• Texto extraído:
>>>
Olá! Sejam bem vindos. Esse é meu blog onde pretendo publicar coisas nas quais gosto. Meus assuntos prediletos são musica, teatro, livros, filmes, karatê e acessibilidade a pessoas com deficiência visual. já que sou cega. Espero que gostem do meu cantinho!
segunda-feira, 4 de novembro de 2013
Texto Três dias para ver.
Por: Helen Keller
O que você olharia se tivesse apenas três dias de visão?
Helen Keller, cega e surda desde bebê, dá a sua resposta neste belo
ensaio, publicado no Reader's Digest (Seleções)
Várias vezes pensei que seria uma benção se todo ser humano, de
repente, ficasse cego e surdo por alguns dias no princípio da vida
adulta. As trevas o fariam apreciar mais a visão e o silêncio lhe
ensinaria as alegrias do som. De vez em quando testo meus amigos que
enxergam para descobrir o que eles vêem.
Há pouco tempo perguntei a uma amiga que voltava de um longo
passeio pelo bosque o que ela observara. "Nada de especial", foi à
resposta. Como é possível, pensei, caminhar durante uma hora pelos
bosques e não ver nada digno de nota? Eu, que não posso ver, apenas pelo
tato encontro centenas de objetos que me interessam. Sinto a delicada
simetria de uma folha. Passo as mãos pela casca lisa de uma pétula ou
pelo tronco áspero de um pinheiro. Na primavera, toco os galhos das
árvores na esperança de encontrar um botão, o primeiro sinal da natureza
despertando após o sono do inverno.
Por vezes, quando tenho muita sorte, pouso suavemente a mão numa
arvorezinha e sinto o palpitar feliz de um pássaro cantando. Às vezes
meu coração anseia por ver tudo isso.
Se consigo ter tanto prazer com um simples toque, quanta beleza
poderia ser revelada pela visão! E imaginei o que mais gostaria de ver
se pudesse enxergar, digamos por apenas três dias. Eu dividiria esse
período em três partes. No primeiro dia gostaria de ver as pessoas cuja
bondade e companhias fizeram minha vida valer a pena. Não sei o que é
olhar dentro do coração de um amigo pelas "janelas da alma", os olhos.
Só consigo "ver" as linhas de um rosto por meio das pontas dos dedos.
Posso perceber o riso, a tristeza e muitas outras emoções. Conheço meus
amigos pelo que toco em seus rostos.
Como deve ser mais fácil e muito mais satisfatório para você, que
pode ver, perceber num instante as qualidades essenciais de outra pessoa
ao observar as sutilezas de sua expressão, o tremor de um músculo, a
agitação das mãos. Mas será que já lhe ocorreu usar a visão para
perscrutar a natureza íntima de um amigo? Será que a maioria de vocês
que enxergam não se limita a ver por alto as feições externas de uma
fisionomia e se dar por satisfeita? Por exemplo, você seria capaz de
descrever com precisão o rosto de cinco bons amigos?
<<<
• Tarefas propostas:
**1.** Responda com base no ensaio de Helen Keller sobre três dias de visão:
(a) Em que publicação o ensaio saiu, segundo a apresentação?
(b) O que a amiga respondeu ao voltar do longo passeio pelo bosque?
(c) O que a autora gostaria de ver no primeiro dos três dias?
**2.** Continue o ensaio de Helen Keller sobre três dias de visão a partir de onde ele termina.
Os registros vêm de outra fonte, sem relação com o ensaio.

• Registros listados:
>>>
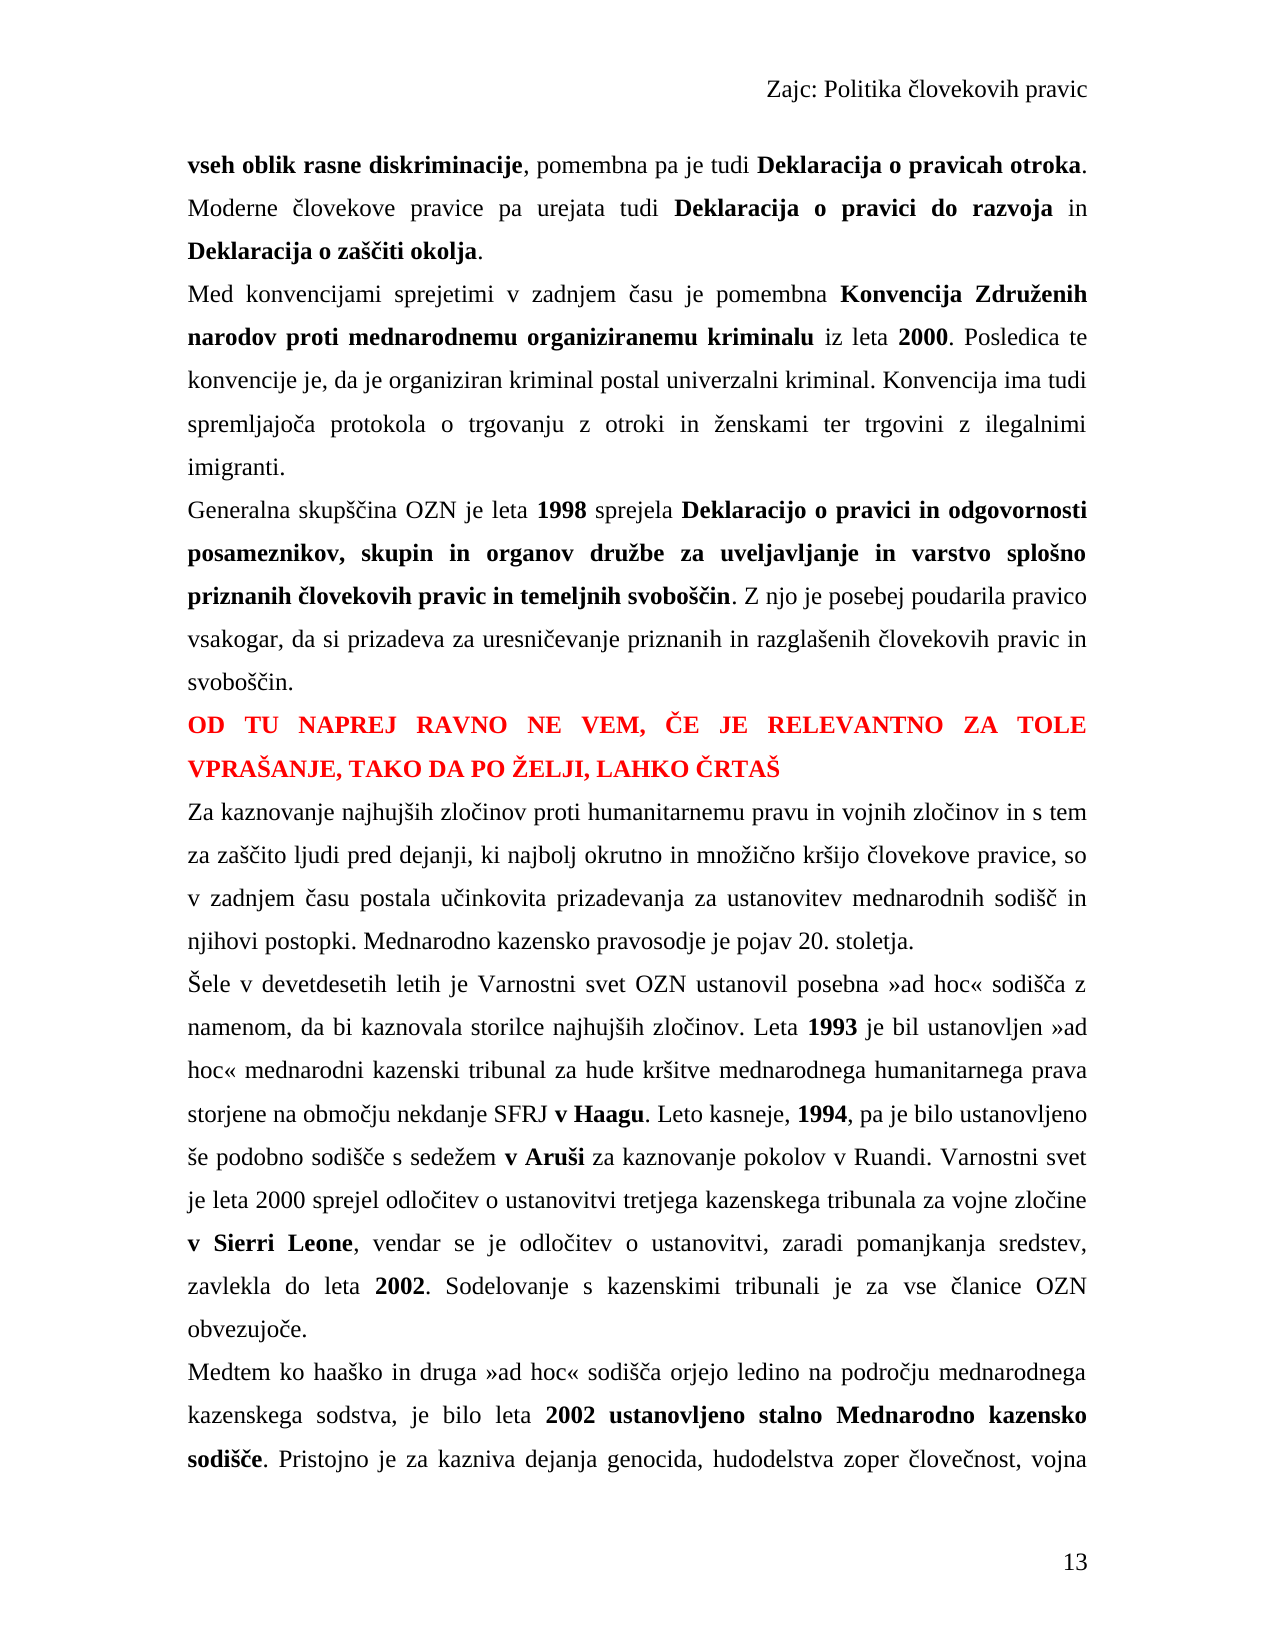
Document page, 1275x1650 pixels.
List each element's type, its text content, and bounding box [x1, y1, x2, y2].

text Šele v devetdesetih letih je Varnostni svet OZN ustanovil posebna »ad hoc« sodišča z namenom, da bi kaznovala storilce najhujših zločinov. Leta 1993 je bil ustanovljen »ad hoc« mednarodni kazenski tribunal za hude kršitve mednarodnega humanitarnega prava storjene na območju nekdanje SFRJ v Haagu. Leto kasneje, 1994, pa je bilo ustanovljeno še podobno sodišče s sedežem v Aruši za kaznovanje pokolov v Ruandi. Varnostni svet je leta 2000 sprejel odločitev o ustanovitvi tretjega kazenskega tribunala za vojne zločine v Sierri Leone, vendar se je odločitev o ustanovitvi, zaradi pomanjkanja sredstev, zavlekla do leta 2002. Sodelovanje s kazenskimi tribunali je za vse članice OZN obvezujoče. [187, 969, 1087, 1343]
text Generalna skupščina OZN je leta 1998 sprejela Deklaracijo o pravici in odgovornosti posameznikov, skupin in organov družbe za uveljavljanje in varstvo splošno priznanih človekovih pravic in temeljnih svoboščin. Z njo je posebej poudarila pravico vsakogar, da si prizadeva za uresničevanje priznanih in razglašenih človekovih pravic in svoboščin. [187, 495, 1087, 696]
text Medtem ko haaško in druga »ad hoc« sodišča orjejo ledino na področju mednarodnega kazenskega sodstva, je bilo leta 2002 ustanovljeno stalno Mednarodno kazensko sodišče. Pristojno je za kazniva dejanja genocida, hudodelstva zoper človečnost, vojna [187, 1357, 1087, 1472]
text OD TU NAPREJ RAVNO NE VEM, ČE JE RELEVANTNO ZA TOLE VPRAŠANJE, TAKO DA PO ŽELJI, LAHKO ČRTAŠ [187, 711, 1087, 782]
text vseh oblik rasne diskriminacije, pomembna pa je tudi Deklaracija o pravicah otroka. Moderne človekove pravice pa urejata tudi Deklaracija o pravici do razvoja in Deklaracija o zaščiti okolja. [187, 150, 1087, 265]
text Med konvencijami sprejetimi v zadnjem času je pomembna Konvencija Združenih narodov proti mednarodnemu organiziranemu kriminalu iz leta 2000. Posledica te konvencije je, da je organiziran kriminal postal univerzalni kriminal. Konvencija ima tudi spremljajoča protokola o trgovanju z otroki in ženskami ter trgovini z ilegalnimi imigranti. [187, 279, 1087, 481]
text Za kaznovanje najhujših zločinov proti humanitarnemu pravu in vojnih zločinov in s tem za zaščito ljudi pred dejanji, ki najbolj okrutno in množično kršijo človekove pravice, so v zadnjem času postala učinkovita prizadevanja za ustanovitev mednarodnih sodišč in njihovi postopki. Mednarodno kazensko pravosodje je pojav 20. stoletja. [187, 797, 1087, 955]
<<<
• Respostas das tarefas:
**1.**
(a) No Reader's Digest (Seleções).
(b) "Nada de especial".
(c) As pessoas cuja bondade e companhia fizeram sua vida valer a pena.

**2.**
Como experiência, perguntei a alguns maridos qual a exata cor dos
olhos de suas mulheres e muitos deles confessaram, encabulados, que não
sabiam. Ah, tudo que eu veria se tivesse o dom da visão por apenas três
dias! O primeiro dia seria muito ocupado. Eu reuniria todos os meus
amigos queridos e olharia seus rostos por muito tempo, imprimindo em
minha mente as provas exteriores da beleza que existe dentro deles.
Também fixaria os olhos no rosto de um bebê, para poder ter a visão da
beleza ansiosa e inocente que precede a consciência individual dos
conflitos que a vida apresenta. Gostaria de ver os livros que já foram
lidos para mim e que me revelaram os meandros mais profundos da vida
humana. E gostaria de olhar nos olhos fiéis e confiantes de meus cães, o
pequeno scottie terrier e o vigoroso dinamarquês. À tarde daria um longo
passeio pela floresta, intoxicando meus olhos com belezas da natureza. E
rezaria pela glória de um pôr-do-sol colorido. Creio que nessa noite não
conseguiria dormir.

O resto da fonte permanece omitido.